The fiscal 2021 budget relies on up $6.2 billion of borrowing. That includes $5 billion through the Federal Reserve’s Municipal Liquidity Facility as an advance on the state’s gamble that federal relief will eventually be forthcoming and $1.2 billion should a progressive income tax amendment fail next month.

Pritzker has ordered departments to identify potential cuts totaling 5% this year and 10% in the next budget should federal relief remain stalled and warned of a potentially steep across-the-board income tax hike if the referendum fails. A cut of 11% in spending this year would be needed to offset a $3 billion loss of revenue. State tax revenues were cut $4.6 billion this year but it must also repay notes and interfund borrowing used to help offset a $2.7 billion fiscal 2020 revenue blow.

The Moody’s report comes 10 days after one from S&P that warned mounting fiscal pressures could lead the state down a path in which it “would exhibit further characteristics of a non-investment-grade issuer” in the absence of federal relief.

Illinois’ 10-year bond held this week at a 271 basis-point spread to Municipal Market Data’s AAA benchmark, up from a 215 basis-point spread one month ago. It held at the 215 basis-point level until S&P issued it’s warning with the spread rising that week to 261 basis points. MMD sets the BBB benchmark on the 10-year — where Illinois is rated — at a 130 basis-point spread to the AAA.

The state’s one-year bond is up 30 basis points since mid-September and long term bonds are up 55 basis points.

Pensions are particular sore spot and the state has little to maneuver without further setting back funding levels as their health faces further threats from low interest rates and weak investment returns. The Teachers' Retirement System — the largest of the state’s five funds — recently reported a June 30 fiscal year end return rate of 0.52%. It assumes a 7% rate.

“For Illinois, with its unusually high pension burden, such underperformance combined with reduced growth in capacity to pay threatens further erosion of credit quality,” Moody’s said.

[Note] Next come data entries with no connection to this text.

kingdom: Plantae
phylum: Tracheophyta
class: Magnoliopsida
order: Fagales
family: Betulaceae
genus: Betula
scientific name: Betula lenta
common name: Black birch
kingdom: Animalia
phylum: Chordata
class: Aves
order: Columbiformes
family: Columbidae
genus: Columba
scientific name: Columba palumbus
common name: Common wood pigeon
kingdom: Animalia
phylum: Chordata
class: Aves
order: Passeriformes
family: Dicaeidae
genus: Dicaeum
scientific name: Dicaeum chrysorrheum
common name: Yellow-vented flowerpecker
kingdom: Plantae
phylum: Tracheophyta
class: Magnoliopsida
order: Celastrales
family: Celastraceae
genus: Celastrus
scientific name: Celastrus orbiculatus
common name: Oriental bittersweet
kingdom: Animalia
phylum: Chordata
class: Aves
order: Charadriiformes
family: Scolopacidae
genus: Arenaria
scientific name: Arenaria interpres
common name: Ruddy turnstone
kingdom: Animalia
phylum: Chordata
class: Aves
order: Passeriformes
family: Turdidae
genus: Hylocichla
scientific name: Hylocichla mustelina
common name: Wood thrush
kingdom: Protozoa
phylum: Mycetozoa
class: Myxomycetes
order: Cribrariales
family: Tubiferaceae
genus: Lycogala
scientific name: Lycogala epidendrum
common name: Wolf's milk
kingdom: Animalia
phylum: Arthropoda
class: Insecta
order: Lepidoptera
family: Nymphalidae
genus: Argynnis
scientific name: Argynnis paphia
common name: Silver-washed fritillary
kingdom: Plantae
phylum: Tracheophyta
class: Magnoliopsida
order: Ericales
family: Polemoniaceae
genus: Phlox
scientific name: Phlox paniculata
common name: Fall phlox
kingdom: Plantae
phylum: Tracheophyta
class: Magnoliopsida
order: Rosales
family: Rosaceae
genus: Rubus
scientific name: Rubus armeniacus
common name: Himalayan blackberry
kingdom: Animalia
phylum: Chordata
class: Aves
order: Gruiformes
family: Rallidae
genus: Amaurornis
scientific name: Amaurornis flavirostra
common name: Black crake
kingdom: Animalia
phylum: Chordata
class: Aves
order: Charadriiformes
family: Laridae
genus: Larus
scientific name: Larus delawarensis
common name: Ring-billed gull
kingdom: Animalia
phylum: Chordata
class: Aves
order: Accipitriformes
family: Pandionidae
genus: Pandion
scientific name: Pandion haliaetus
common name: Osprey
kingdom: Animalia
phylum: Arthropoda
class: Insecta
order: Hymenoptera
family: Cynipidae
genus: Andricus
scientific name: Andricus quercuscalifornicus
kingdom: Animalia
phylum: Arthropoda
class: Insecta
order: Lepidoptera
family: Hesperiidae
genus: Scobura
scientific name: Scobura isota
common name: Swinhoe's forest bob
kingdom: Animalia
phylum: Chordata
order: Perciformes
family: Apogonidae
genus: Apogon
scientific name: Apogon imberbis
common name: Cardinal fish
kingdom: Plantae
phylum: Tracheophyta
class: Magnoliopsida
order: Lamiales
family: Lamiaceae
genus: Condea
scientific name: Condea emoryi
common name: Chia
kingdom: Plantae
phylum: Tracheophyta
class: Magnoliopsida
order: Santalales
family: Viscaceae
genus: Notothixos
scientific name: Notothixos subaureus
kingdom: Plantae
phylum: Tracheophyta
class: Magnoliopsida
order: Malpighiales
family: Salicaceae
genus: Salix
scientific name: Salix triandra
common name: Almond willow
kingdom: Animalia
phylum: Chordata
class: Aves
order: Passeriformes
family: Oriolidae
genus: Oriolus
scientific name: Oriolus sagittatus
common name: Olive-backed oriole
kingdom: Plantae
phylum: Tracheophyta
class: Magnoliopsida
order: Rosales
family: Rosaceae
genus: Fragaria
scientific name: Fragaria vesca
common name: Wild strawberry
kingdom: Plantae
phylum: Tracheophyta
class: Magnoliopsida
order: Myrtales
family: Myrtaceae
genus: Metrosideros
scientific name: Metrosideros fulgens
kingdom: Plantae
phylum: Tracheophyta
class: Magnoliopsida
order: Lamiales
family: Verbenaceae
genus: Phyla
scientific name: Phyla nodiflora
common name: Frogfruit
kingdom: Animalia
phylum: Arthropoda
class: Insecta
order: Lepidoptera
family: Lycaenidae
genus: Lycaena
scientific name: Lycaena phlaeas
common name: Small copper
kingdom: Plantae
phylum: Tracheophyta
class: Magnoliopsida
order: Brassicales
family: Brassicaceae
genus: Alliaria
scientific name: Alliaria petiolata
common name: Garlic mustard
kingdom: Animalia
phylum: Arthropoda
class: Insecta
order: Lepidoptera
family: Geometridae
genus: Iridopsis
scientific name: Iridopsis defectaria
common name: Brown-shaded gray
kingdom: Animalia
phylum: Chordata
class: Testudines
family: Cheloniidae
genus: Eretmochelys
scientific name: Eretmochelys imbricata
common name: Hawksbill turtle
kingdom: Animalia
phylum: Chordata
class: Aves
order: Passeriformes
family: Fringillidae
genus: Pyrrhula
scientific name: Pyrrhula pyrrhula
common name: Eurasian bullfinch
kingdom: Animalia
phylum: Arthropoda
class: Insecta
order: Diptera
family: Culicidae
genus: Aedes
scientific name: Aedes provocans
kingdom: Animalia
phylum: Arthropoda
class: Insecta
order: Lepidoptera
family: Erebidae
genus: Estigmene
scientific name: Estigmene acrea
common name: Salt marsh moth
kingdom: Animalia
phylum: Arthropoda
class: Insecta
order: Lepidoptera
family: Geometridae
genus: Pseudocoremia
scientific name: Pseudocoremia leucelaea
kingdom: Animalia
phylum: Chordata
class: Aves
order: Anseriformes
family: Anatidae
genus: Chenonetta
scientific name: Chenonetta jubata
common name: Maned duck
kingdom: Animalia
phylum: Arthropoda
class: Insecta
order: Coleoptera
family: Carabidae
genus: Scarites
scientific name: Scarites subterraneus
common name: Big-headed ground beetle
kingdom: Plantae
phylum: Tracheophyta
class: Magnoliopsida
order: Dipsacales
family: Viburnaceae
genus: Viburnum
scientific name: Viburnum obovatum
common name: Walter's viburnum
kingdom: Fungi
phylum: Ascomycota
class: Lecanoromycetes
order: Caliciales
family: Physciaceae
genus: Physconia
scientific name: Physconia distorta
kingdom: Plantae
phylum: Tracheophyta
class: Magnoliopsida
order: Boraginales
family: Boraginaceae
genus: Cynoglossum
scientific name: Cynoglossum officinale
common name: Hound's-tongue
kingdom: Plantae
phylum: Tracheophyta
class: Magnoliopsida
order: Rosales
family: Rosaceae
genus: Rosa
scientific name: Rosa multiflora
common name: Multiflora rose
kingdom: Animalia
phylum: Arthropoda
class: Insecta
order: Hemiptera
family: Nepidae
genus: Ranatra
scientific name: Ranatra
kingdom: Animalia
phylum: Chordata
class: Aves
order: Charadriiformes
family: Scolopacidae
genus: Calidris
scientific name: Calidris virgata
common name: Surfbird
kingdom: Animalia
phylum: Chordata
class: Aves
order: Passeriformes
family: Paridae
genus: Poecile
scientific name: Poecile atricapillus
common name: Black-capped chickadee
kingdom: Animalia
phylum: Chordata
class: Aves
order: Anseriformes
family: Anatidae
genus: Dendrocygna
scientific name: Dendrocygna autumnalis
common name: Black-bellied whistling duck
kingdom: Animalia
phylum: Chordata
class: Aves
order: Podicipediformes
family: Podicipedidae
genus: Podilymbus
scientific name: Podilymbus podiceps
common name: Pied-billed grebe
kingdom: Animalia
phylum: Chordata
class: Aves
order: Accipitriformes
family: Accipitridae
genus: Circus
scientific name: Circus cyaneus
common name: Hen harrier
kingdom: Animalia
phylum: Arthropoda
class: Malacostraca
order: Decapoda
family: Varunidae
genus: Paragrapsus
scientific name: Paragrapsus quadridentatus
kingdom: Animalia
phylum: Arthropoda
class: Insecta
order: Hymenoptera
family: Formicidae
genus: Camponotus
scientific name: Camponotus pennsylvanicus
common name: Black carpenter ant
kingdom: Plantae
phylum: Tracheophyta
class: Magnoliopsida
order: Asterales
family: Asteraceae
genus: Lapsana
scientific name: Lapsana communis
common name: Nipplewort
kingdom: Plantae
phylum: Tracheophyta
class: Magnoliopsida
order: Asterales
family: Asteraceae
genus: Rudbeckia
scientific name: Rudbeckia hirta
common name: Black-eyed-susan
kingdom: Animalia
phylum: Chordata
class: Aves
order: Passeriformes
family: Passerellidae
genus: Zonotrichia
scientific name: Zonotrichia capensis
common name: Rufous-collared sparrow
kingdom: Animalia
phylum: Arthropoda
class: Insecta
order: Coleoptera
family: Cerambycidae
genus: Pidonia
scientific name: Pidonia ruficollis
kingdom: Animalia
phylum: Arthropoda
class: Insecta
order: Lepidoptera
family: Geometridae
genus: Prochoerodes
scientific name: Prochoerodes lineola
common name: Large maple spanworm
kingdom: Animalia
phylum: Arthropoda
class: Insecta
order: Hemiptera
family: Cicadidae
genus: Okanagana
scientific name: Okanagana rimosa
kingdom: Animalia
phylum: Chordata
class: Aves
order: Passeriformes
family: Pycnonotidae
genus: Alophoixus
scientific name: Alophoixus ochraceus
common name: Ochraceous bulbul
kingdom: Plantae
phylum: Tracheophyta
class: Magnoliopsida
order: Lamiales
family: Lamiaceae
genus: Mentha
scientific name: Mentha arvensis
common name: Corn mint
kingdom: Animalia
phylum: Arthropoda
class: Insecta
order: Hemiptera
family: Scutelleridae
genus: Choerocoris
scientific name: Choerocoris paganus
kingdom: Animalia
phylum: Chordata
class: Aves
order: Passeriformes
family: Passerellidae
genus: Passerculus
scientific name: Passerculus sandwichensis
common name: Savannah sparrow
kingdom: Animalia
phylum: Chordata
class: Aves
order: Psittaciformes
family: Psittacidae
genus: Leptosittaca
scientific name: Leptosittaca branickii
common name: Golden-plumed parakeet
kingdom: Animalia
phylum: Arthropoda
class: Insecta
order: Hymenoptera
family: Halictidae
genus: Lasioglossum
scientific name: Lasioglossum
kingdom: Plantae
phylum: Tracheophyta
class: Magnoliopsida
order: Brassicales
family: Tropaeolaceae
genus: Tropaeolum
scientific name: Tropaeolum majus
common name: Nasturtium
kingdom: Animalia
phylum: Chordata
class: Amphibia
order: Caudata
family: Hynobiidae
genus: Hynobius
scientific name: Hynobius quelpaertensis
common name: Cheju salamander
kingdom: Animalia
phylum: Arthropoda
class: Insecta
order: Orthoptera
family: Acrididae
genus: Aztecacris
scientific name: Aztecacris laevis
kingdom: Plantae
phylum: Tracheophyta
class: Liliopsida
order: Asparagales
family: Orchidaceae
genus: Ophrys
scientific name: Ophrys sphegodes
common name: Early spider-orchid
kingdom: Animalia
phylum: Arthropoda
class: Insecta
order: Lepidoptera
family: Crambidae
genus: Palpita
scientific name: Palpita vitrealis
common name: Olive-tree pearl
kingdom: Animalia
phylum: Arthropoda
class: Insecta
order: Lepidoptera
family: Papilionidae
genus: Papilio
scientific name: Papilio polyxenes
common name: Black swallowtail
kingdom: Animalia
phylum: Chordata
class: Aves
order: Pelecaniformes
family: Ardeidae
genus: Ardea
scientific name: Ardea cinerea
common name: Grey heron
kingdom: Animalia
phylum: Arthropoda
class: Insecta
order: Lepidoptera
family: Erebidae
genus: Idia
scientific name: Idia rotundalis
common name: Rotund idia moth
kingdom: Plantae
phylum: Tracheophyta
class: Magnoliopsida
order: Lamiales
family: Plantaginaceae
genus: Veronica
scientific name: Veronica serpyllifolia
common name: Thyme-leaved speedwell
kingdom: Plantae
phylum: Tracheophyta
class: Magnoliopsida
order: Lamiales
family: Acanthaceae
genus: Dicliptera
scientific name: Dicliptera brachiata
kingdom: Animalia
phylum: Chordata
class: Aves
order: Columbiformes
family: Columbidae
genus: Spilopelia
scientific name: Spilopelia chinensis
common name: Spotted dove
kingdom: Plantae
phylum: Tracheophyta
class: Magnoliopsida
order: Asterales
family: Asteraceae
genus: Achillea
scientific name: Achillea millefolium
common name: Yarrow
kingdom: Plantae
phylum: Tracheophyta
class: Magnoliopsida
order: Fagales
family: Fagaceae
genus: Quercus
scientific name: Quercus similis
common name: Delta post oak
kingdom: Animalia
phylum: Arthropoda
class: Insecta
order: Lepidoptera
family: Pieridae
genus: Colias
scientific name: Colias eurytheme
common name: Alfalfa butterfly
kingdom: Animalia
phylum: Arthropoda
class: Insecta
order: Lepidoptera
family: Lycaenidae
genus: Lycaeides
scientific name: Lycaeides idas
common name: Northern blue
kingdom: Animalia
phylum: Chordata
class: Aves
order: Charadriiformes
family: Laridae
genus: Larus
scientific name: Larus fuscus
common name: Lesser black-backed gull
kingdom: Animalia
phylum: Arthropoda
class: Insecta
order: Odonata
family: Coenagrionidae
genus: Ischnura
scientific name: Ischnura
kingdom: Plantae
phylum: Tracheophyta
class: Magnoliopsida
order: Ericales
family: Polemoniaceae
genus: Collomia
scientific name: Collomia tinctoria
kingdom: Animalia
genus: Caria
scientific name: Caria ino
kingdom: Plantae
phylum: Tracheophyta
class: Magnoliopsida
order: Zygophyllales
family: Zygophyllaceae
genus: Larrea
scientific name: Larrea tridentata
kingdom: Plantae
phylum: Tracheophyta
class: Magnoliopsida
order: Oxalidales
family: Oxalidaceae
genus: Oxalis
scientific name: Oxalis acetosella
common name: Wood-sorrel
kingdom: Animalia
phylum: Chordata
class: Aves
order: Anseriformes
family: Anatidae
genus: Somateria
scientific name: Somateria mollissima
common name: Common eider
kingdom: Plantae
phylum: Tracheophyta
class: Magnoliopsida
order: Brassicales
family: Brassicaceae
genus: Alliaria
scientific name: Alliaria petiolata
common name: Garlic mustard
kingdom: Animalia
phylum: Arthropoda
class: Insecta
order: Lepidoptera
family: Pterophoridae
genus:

Moody’s cast a grim picture on Illinois’ fiscal prospects even amid a potential fiscal 2021 recovery as “the state's leverage will likely become more burdensome, reflecting decreased tax revenue and new borrowing to address operating deficits.”

New revenue, should voters approve the progressive income tax constitutional amendment on the November ballot, will only go so far. “Fiscal austerity and tax hikes may help, but the state's credit will likely worsen if the economic recovery falters and the state relies too heavily on tactics that add to liabilities,” Moody’s said.

The Democratic governor has championed the amendment — which was opposed by the legislature’s GOP minority — that allows the state to scrap its flat tax. If approved, the state would raise rates on the top 3% of earners generating about $1.2 billion in the second half of fiscal 2021 and $3.6 billion annually in a post-recovery.

The revenue only helps if the state avoids a corresponding increase in spending and Moody’s believes additional tax hikes will be needed such as extending its sales tax to services which could raise $1.2 billion to $2.9 billion of new annual revenue.